Until recently, the same service was also available in Poland. But as of July 22, the morning after pill will no longer be available over the counter to Polish women.
Instead, women who need emergency contraception will have to visit a doctor and get a prescription.
What’s more, thanks to something called “conscience clause,” doctors can refuse to supply the medication if they feel it conflicts with their own personal values and religious beliefs.
Unsurprisingly, the move has left many Polish women feeling uneasy about their reproductive rights, while human rights advocates across the globe have expressed their concern that the change could result in unwanted pregnancies and put undue stress on rape survivors.
“We consider it as another blow to women’s rights, and will affect teenagers and those in remote rural areas, and will have a particularly catastrophic impact on rape survivors,” Draginja Nadazdin, director of Amnesty International in Poland, said in a statement.
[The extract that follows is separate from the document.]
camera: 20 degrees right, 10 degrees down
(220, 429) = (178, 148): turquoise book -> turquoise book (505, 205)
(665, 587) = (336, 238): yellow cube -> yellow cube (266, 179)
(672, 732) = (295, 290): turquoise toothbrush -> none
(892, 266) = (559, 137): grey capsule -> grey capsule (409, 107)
The Dutch liberal MEP, Sophie in ’t Veld, believes the new legislation is a violation of shared European values.
“The current populist national-conservative Polish government is enforcing a sexual counter-revolution against the health interests and wishes of Polish women and girls,” she said.
“Restricting access to the morning-after pill, combined with the right of doctors to refuse treatment based on religious grounds, will have far reaching consequences.”
Further critics of the move argue that doctor’s appointments could take too long to arrange and because the pill has to be taken as soon as possible after sex, this could therefore lead to unwanted pregnancies – even in the case of rape.
Those living in rural areas might also find it difficult to access appointments and young girls may put off or even skip seeing a doctor to access the medication for fear of embarrassment or shame.
A spokesperson for the International Planned Parenthood Federation told the Guardian that there is a real concern the move could also result in some abuse of power. “The new Polish law passed by the country’s archaic authorities allows for the potential abuse of power by doctors who may feel that they have a right to judge the sexual lives of women based on their own moral convictions.”
But Poland’s health minister, Konstanty Radziwill, argues the change in legislation was necessary because hormonal means of contraception were being abused and could result in harmful health effects for some women who take the medication.
However, health experts have dismissed his claims, pointing out that in 2014, the EMA’s committee for medicinal products for human use advised that ellaOne – the most widely stocked morning after pill in Poland – “can be used safely and effectively without medical prescription.”
There are financial implications to consider too. How many women will opt out of seeking emergency contraception because of cost concerns of visiting a doctor and then paying for a prescription?
With a Polish parliamentary election due in two years, the law may yet change again. But until then, Polish women aged 15 and over who need access to the morning after pill will need to book an appointment with a doctor first.
And keep their fingers crossed that their doctor’s personal beliefs won’t interfere with their own reproductive choices.